### [Task prompt]
The answer must be an exact copy of every record below.

=====

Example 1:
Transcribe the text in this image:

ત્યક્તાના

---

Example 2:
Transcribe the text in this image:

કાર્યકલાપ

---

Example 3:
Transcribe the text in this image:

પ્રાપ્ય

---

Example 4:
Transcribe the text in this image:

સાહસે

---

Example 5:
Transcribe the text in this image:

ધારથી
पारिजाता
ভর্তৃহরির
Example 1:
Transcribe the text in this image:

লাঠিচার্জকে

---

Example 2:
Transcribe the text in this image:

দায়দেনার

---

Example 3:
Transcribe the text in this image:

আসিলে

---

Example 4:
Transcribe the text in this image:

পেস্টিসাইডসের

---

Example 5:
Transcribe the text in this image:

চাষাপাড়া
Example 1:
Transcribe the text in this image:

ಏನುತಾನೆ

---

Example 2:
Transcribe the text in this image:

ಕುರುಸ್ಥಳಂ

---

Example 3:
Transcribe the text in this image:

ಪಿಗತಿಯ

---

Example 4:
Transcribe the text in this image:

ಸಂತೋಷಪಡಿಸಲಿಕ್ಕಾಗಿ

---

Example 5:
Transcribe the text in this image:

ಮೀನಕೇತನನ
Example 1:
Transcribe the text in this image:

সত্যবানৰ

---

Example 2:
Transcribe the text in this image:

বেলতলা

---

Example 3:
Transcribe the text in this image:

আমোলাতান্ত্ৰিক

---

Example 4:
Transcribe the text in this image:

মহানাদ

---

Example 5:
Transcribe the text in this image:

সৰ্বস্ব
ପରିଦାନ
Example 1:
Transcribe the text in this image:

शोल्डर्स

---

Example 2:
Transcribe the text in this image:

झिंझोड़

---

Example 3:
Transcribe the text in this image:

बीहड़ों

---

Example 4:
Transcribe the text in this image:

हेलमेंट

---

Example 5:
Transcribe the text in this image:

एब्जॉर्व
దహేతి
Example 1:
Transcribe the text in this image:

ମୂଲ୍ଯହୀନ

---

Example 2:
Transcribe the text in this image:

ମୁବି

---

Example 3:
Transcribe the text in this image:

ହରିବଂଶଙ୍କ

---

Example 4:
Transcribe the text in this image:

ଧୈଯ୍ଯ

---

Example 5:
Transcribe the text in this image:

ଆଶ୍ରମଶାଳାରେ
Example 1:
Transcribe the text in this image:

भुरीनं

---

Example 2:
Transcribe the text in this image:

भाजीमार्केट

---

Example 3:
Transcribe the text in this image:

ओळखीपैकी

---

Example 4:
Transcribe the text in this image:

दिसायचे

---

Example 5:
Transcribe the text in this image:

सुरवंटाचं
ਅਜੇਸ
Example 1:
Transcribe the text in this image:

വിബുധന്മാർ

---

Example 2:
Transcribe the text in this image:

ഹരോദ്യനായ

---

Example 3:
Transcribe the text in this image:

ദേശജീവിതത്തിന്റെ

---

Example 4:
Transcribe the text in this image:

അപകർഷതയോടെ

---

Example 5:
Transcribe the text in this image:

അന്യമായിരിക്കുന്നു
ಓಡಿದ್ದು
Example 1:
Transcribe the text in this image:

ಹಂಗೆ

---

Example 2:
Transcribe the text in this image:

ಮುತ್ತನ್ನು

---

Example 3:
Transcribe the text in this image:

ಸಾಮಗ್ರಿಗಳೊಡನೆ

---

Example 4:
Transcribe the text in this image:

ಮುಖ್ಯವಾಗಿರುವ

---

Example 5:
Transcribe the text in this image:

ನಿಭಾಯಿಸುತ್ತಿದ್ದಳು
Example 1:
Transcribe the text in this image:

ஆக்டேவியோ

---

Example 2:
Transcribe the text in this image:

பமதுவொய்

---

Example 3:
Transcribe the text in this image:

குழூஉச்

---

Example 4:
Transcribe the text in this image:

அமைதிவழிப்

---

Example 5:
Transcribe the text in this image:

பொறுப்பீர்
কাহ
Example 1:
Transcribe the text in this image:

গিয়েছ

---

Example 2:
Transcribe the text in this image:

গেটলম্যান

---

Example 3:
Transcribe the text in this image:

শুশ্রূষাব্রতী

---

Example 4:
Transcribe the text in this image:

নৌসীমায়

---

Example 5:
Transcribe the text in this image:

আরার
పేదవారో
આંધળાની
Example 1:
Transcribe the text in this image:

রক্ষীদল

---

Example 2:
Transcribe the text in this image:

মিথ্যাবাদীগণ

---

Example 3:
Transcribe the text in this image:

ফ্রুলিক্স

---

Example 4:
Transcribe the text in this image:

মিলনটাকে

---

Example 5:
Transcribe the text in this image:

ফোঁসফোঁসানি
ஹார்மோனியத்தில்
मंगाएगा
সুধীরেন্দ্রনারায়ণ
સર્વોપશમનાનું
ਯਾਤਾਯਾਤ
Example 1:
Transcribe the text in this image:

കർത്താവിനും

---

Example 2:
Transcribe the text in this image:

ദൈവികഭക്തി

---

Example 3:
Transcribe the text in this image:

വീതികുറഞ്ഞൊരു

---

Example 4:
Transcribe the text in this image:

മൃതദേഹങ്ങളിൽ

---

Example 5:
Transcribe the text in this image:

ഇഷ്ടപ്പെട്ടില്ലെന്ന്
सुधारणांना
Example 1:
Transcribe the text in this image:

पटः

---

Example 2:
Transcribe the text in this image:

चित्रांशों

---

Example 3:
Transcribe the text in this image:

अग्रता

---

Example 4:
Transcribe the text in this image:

=====

### [Problem solution]
Example 1:
Transcribe the text in this image:

ત્યક્તાના

---

Example 2:
Transcribe the text in this image:

કાર્યકલાપ

---

Example 3:
Transcribe the text in this image:

પ્રાપ્ય

---

Example 4:
Transcribe the text in this image:

સાહસે

---

Example 5:
Transcribe the text in this image:

ધારથી
पारिजाता
ভর্তৃহরির
Example 1:
Transcribe the text in this image:

লাঠিচার্জকে

---

Example 2:
Transcribe the text in this image:

দায়দেনার

---

Example 3:
Transcribe the text in this image:

আসিলে

---

Example 4:
Transcribe the text in this image:

পেস্টিসাইডসের

---

Example 5:
Transcribe the text in this image:

চাষাপাড়া
Example 1:
Transcribe the text in this image:

ಏನುತಾನೆ

---

Example 2:
Transcribe the text in this image:

ಕುರುಸ್ಥಳಂ

---

Example 3:
Transcribe the text in this image:

ಪಿಗತಿಯ

---

Example 4:
Transcribe the text in this image:

ಸಂತೋಷಪಡಿಸಲಿಕ್ಕಾಗಿ

---

Example 5:
Transcribe the text in this image:

ಮೀನಕೇತನನ
Example 1:
Transcribe the text in this image:

সত্যবানৰ

---

Example 2:
Transcribe the text in this image:

বেলতলা

---

Example 3:
Transcribe the text in this image:

আমোলাতান্ত্ৰিক

---

Example 4:
Transcribe the text in this image:

মহানাদ

---

Example 5:
Transcribe the text in this image:

সৰ্বস্ব
ପରିଦାନ
Example 1:
Transcribe the text in this image:

शोल्डर्स

---

Example 2:
Transcribe the text in this image:

झिंझोड़

---

Example 3:
Transcribe the text in this image:

बीहड़ों

---

Example 4:
Transcribe the text in this image:

हेलमेंट

---

Example 5:
Transcribe the text in this image:

एब्जॉर्व
దహేతి
Example 1:
Transcribe the text in this image:

ମୂଲ୍ଯହୀନ

---

Example 2:
Transcribe the text in this image:

ମୁବି

---

Example 3:
Transcribe the text in this image:

ହରିବଂଶଙ୍କ

---

Example 4:
Transcribe the text in this image:

ଧୈଯ୍ଯ

---

Example 5:
Transcribe the text in this image:

ଆଶ୍ରମଶାଳାରେ
Example 1:
Transcribe the text in this image:

भुरीनं

---

Example 2:
Transcribe the text in this image:

भाजीमार्केट

---

Example 3:
Transcribe the text in this image:

ओळखीपैकी

---

Example 4:
Transcribe the text in this image:

दिसायचे

---

Example 5:
Transcribe the text in this image:

सुरवंटाचं
ਅਜੇਸ
Example 1:
Transcribe the text in this image:

വിബുധന്മാർ

---

Example 2:
Transcribe the text in this image:

ഹരോദ്യനായ

---

Example 3:
Transcribe the text in this image:

ദേശജീവിതത്തിന്റെ

---

Example 4:
Transcribe the text in this image:

അപകർഷതയോടെ

---

Example 5:
Transcribe the text in this image:

അന്യമായിരിക്കുന്നു
ಓಡಿದ್ದು
Example 1:
Transcribe the text in this image:

ಹಂಗೆ

---

Example 2:
Transcribe the text in this image:

ಮುತ್ತನ್ನು

---

Example 3:
Transcribe the text in this image:

ಸಾಮಗ್ರಿಗಳೊಡನೆ

---

Example 4:
Transcribe the text in this image:

ಮುಖ್ಯವಾಗಿರುವ

---

Example 5:
Transcribe the text in this image:

ನಿಭಾಯಿಸುತ್ತಿದ್ದಳು
Example 1:
Transcribe the text in this image:

ஆக்டேவியோ

---

Example 2:
Transcribe the text in this image:

பமதுவொய்

---

Example 3:
Transcribe the text in this image:

குழூஉச்

---

Example 4:
Transcribe the text in this image:

அமைதிவழிப்

---

Example 5:
Transcribe the text in this image:

பொறுப்பீர்
কাহ
Example 1:
Transcribe the text in this image:

গিয়েছ

---

Example 2:
Transcribe the text in this image:

গেটলম্যান

---

Example 3:
Transcribe the text in this image:

শুশ্রূষাব্রতী

---

Example 4:
Transcribe the text in this image:

নৌসীমায়

---

Example 5:
Transcribe the text in this image:

আরার
పేదవారో
આંધળાની
Example 1:
Transcribe the text in this image:

রক্ষীদল

---

Example 2:
Transcribe the text in this image:

মিথ্যাবাদীগণ

---

Example 3:
Transcribe the text in this image:

ফ্রুলিক্স

---

Example 4:
Transcribe the text in this image:

মিলনটাকে

---

Example 5:
Transcribe the text in this image:

ফোঁসফোঁসানি
ஹார்மோனியத்தில்
मंगाएगा
সুধীরেন্দ্রনারায়ণ
સર્વોપશમનાનું
ਯਾਤਾਯਾਤ
Example 1:
Transcribe the text in this image:

കർത്താവിനും

---

Example 2:
Transcribe the text in this image:

ദൈവികഭക്തി

---

Example 3:
Transcribe the text in this image:

വീതികുറഞ്ഞൊരു

---

Example 4:
Transcribe the text in this image:

മൃതദേഹങ്ങളിൽ

---

Example 5:
Transcribe the text in this image:

ഇഷ്ടപ്പെട്ടില്ലെന്ന്
सुधारणांना
Example 1:
Transcribe the text in this image:

पटः

---

Example 2:
Transcribe the text in this image:

चित्रांशों

---

Example 3:
Transcribe the text in this image:

अग्रता

---

Example 4:
Transcribe the text in this image:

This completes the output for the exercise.